Fehlte im ersten Teil eine Person, die über Gülen redet, fehlte nun eine Person, die über diese Studie redet oder allgemein über die doppelte Staatsbürgerschaft und wie wichtig ein Pass dabei ist, wenn man sich einem Land zugehörig fühlen will.

Dadurch wird die Runde inhaltlich beliebig, zumal die Gäste zu sehr darauf bedacht sind, ihre zwei bis drei politischen Punkte durchzudrücken. Politisch unerfahren ist hier nur die Schauspielerin, die sich an einer Stelle sogar meldet, in der Hoffnung, dass sie aufgerufen wird und auch zu Wort kommt.

Gegen Ende zitiert auch Plasberg aus der Studie der Universität Münster. Aus ihr ist ebenfalls hervorgegangen, dass 47 Prozent der 1200 Befragten Deutschtürken ihre Religion über das Grundgesetz stellen. "Die Befolgung der Gebote meiner Religion ist für mich wichtiger als die Gesetze des Staates, in dem ich lebe." Eine Aussage, über die sich diskutieren ließe.
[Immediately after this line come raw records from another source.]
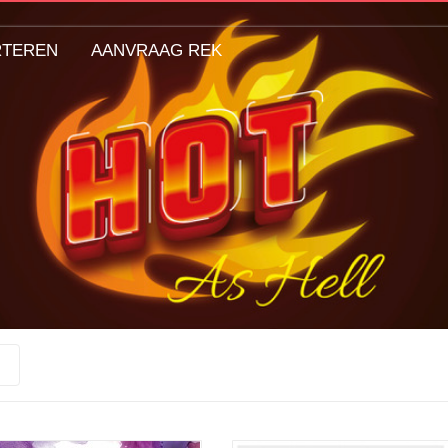
RTEREN
AANVRAAG REK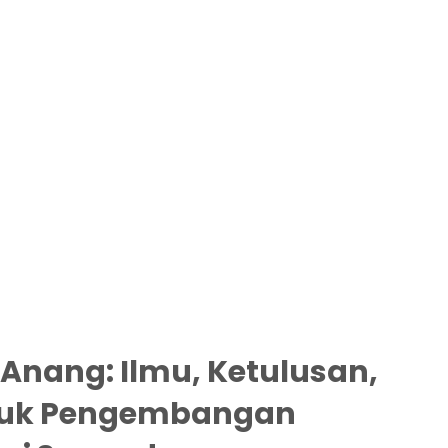
 Anang: Ilmu, Ketulusan,
tuk Pengembangan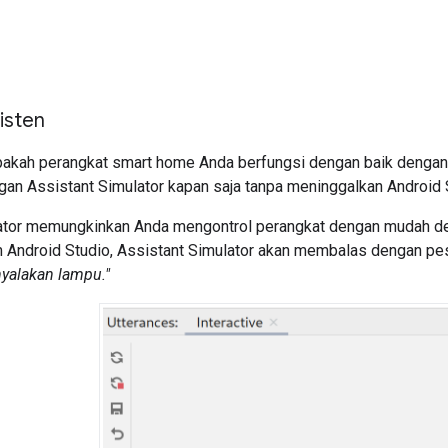
isten
pakah perangkat smart home Anda berfungsi dengan baik denga
ngan
Assistant Simulator
kapan saja tanpa meninggalkan
Android 
ator
memungkinkan Anda mengontrol perangkat dengan mudah den
m
Android Studio
,
Assistant Simulator
akan membalas dengan pesa
nyalakan lampu."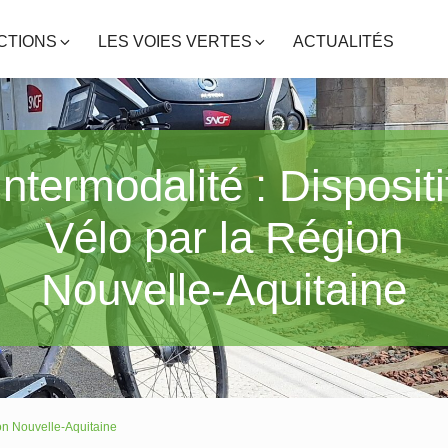
CTIONS
LES VOIES VERTES
ACTUALITÉS
Intermodalité : Dispositi
Vélo par la Région
Nouvelle-Aquitaine
ion Nouvelle-Aquitaine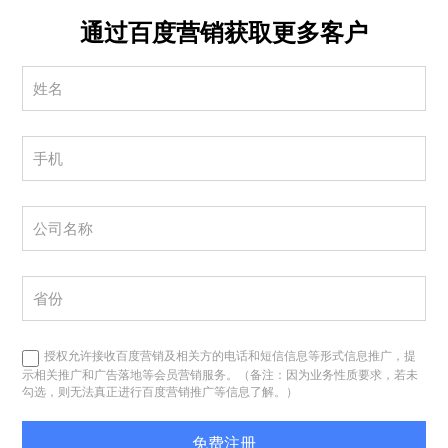
通过百度营销获取更多客户
授权允许接收百度营销及相关方的电话和短信信息等形式信息推广，提
示相关推广和广告落地等会员营销服务。（备注：因为业务性质要求，若未
勾选，则无法真正进行百度营销推广等信息了解。）
免费注册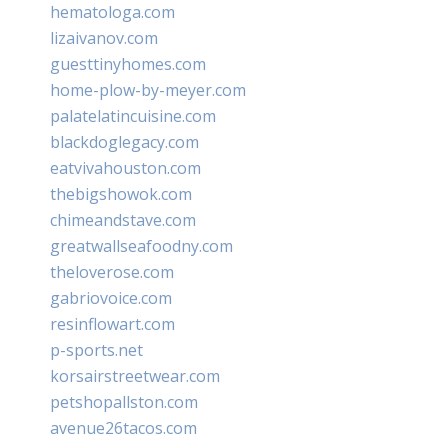
hematologa.com
lizaivanov.com
guesttinyhomes.com
home-plow-by-meyer.com
palatelatincuisine.com
blackdoglegacy.com
eatvivahouston.com
thebigshowok.com
chimeandstave.com
greatwallseafoodny.com
theloverose.com
gabriovoice.com
resinflowart.com
p-sports.net
korsairstreetwear.com
petshopallston.com
avenue26tacos.com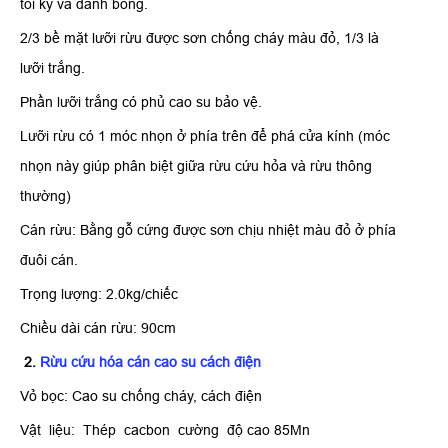
tôi kỹ và đánh bóng.
2/3 bề mặt lưỡi rừu được sơn chống cháy màu đỏ, 1/3 là
lưỡi trắng.
Phần lưỡi trắng có phủ cao su bảo vệ.
Lưỡi rừu có 1 móc nhọn ở phía trên để phá cửa kính (móc
nhọn này giúp phân biệt giữa rừu cứu hỏa và rừu thông
thường)
Cán rừu: Bằng gỗ cứng được sơn chịu nhiệt màu đỏ ở phía
đuôi cán.
Trọng lượng: 2.0kg/chiếc
Chiều dài cán rừu: 90cm
2.
Rừu cứu hóa cán cao su cách điện
Vỏ bọc: Cao su chống cháy, cách điện
Vật liệu: Thép cacbon cường độ cao 85Mn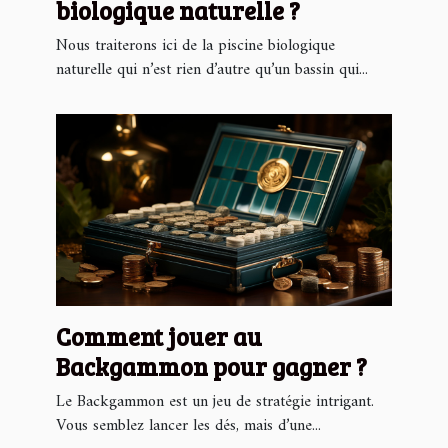
biologique naturelle ?
Nous traiterons ici de la piscine biologique
naturelle qui n’est rien d’autre qu’un bassin qui...
Comment jouer au
Backgammon pour gagner ?
Le Backgammon est un jeu de stratégie intrigant.
Vous semblez lancer les dés, mais d’une...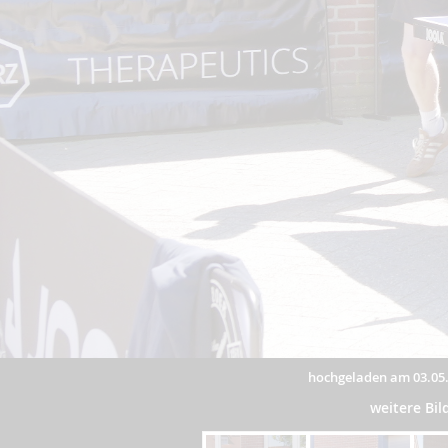
hochgeladen am 03.05
weitere Bi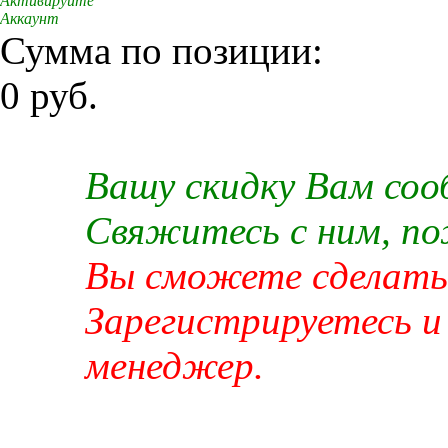
Активируйте
Аккаунт
Сумма по позиции:
0 руб.
Вашу скидку Вам со
Свяжитесь с ним, п
Вы сможете сделать 
Зарегистрируетесь и
менеджер.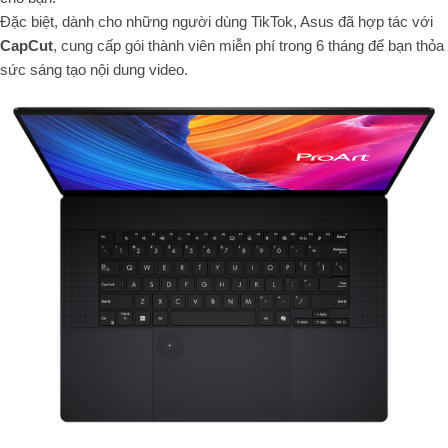
Đặc biệt, dành cho những người dùng TikTok, Asus đã hợp tác với
CapCut
, cung cấp gói thành viên miễn phí trong 6 tháng để bạn thỏa
sức sáng tạo nội dung video.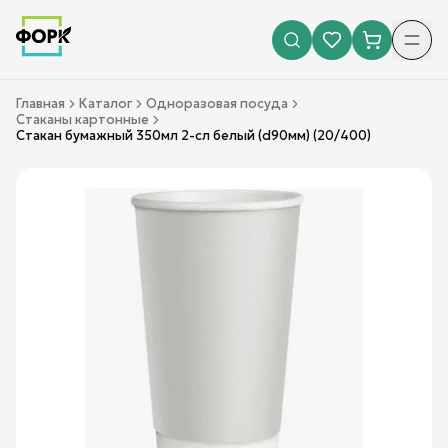
Главная
Каталог
Одноразовая посуда
Стаканы картонные
Стакан бумажный 350мл 2-сл белый (d90мм) (20/400)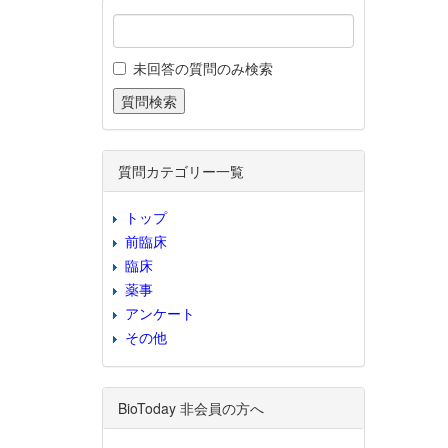
未回答の質問のみ検索
質問カテゴリー一覧
トップ
前臨床
臨床
薬事
アンケート
その他
BioToday 非会員の方へ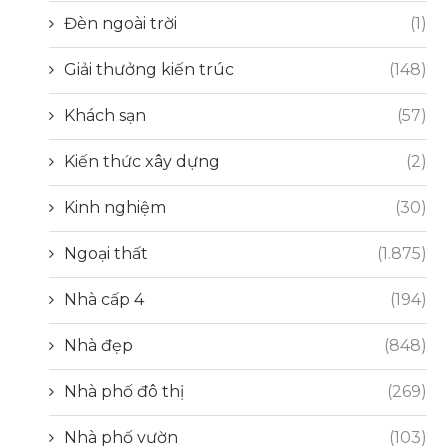
Đèn ngoài trời
(1)
Giải thưởng kiến trúc
(148)
Khách sạn
(57)
Kiến thức xây dựng
(2)
Kinh nghiệm
(30)
Ngoại thất
(1.875)
Nhà cấp 4
(194)
Nhà đẹp
(848)
Nhà phố đô thị
(269)
Nhà phố vườn
(103)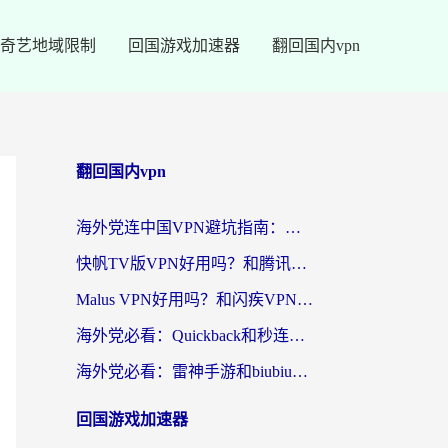
奇艺地域限制
回国游戏加速器
翻回国内vpn
翻回国内vpn
海外党连中国VPN避坑指南：如何选到真正能无缝刷国内资源的加速器？
快帆TV版VPN好用吗？和腾讯VPN对比哪个回国效果更好？海外党必看的真实体验指南
Malus VPN好用吗？和闪疾VPN对比哪个回国效果更好？海外华人的实用避坑指南
海外党必看：Quickback和秒连好用吗？3步选对回国加速器，无缝刷国内资源
海外党必看：雷神手游和biubiu好用吗？3招选对回国加速器无缝刷国内资源
回国游戏加速器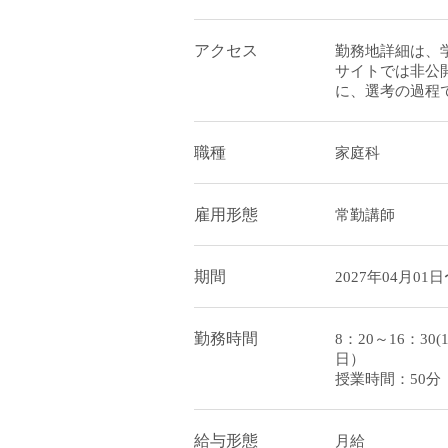
アクセス
勤務地詳細は、
サイトでは非公
に、選考の過程
職種
家庭科
雇用形態
常勤講師
期間
2027年04月01日
勤務時間
8：20～16：3
日）
授業時間：50分
給与形態
月給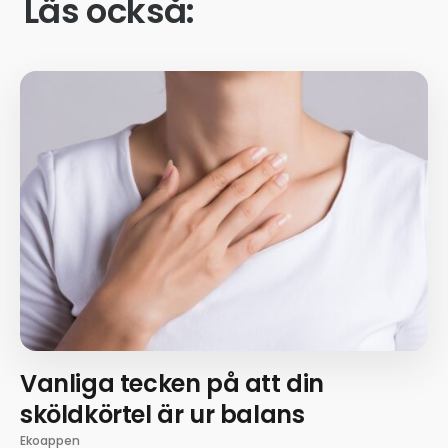
Läs också:
Vanliga tecken på att din
sköldkörtel är ur balans
Ekoappen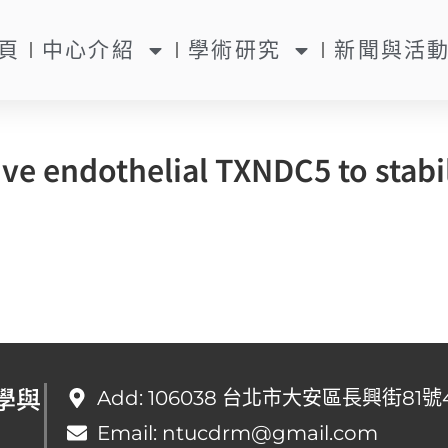
頁
中心介紹
學術研究
新聞與活
ve endothelial TXNDC5 to stabi
學與
Add: 106038 台北市大安區長興街81號
Email: ntucdrm@gmail.com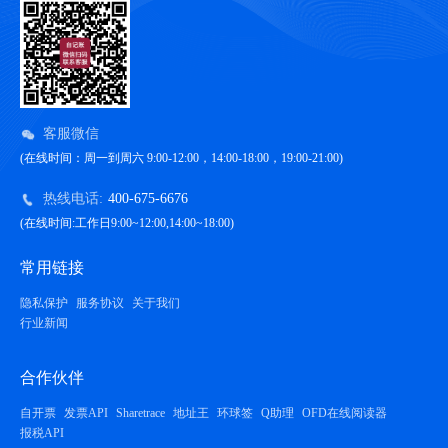
客服微信
(在线时间：周一到周六 9:00-12:00，14:00-18:00，19:00-21:00)
热线电话:
400-675-6676
(在线时间:工作日9:00~12:00,14:00~18:00)
常用链接
隐私保护
服务协议
关于我们
行业新闻
合作伙伴
自开票
发票API
Sharetrace
地址王
环球签
Q助理
OFD在线阅读器
报税API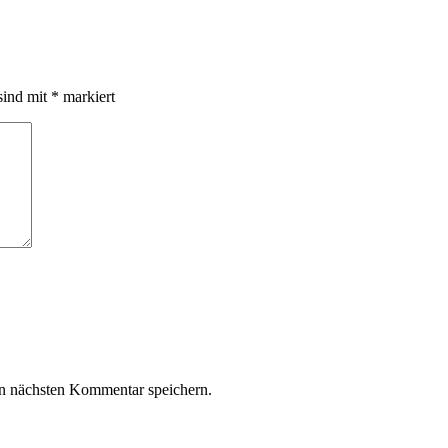
sind mit
*
markiert
n nächsten Kommentar speichern.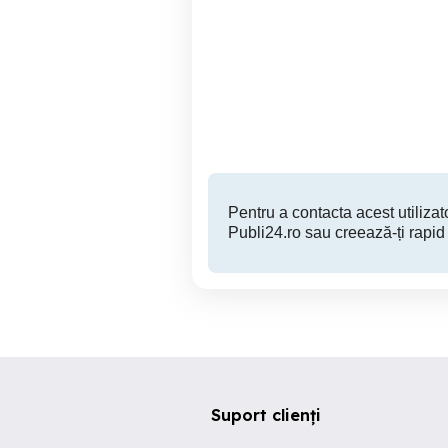
Sony Gtk-x1bt 500 W
Sistem z506 PC Logitech
Drobeta-Turnu Severin
800 RON
Pentru a contacta acest utilizato
Publi24.ro sau creează-ți rapid
Suport clienți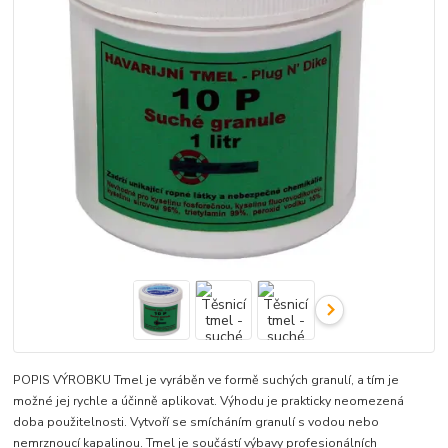
POPIS VÝROBKU Tmel je vyráběn ve formě suchých granulí, a tím je
možné jej rychle a účinně aplikovat. Výhodu je prakticky neomezená
doba použitelnosti. Vytvoří se smícháním granulí s vodou nebo
nemrznoucí kapalinou. Tmel je součástí výbavy profesionálních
Dreyer nennt die 47 Prozent erschreckend. Spahn versucht, plötzlich über die Armenien-Resolution zu reden. Plasberg erteilt Yeneroğlu das finale Wort, verknüpft mit einer Frage: "Sie haben 45 Sekunden. Schaffen Sie das, etwas zu diesen 47 Prozent zu sagen, außer die Methodik zu bezweifeln?" Er schafft es nicht.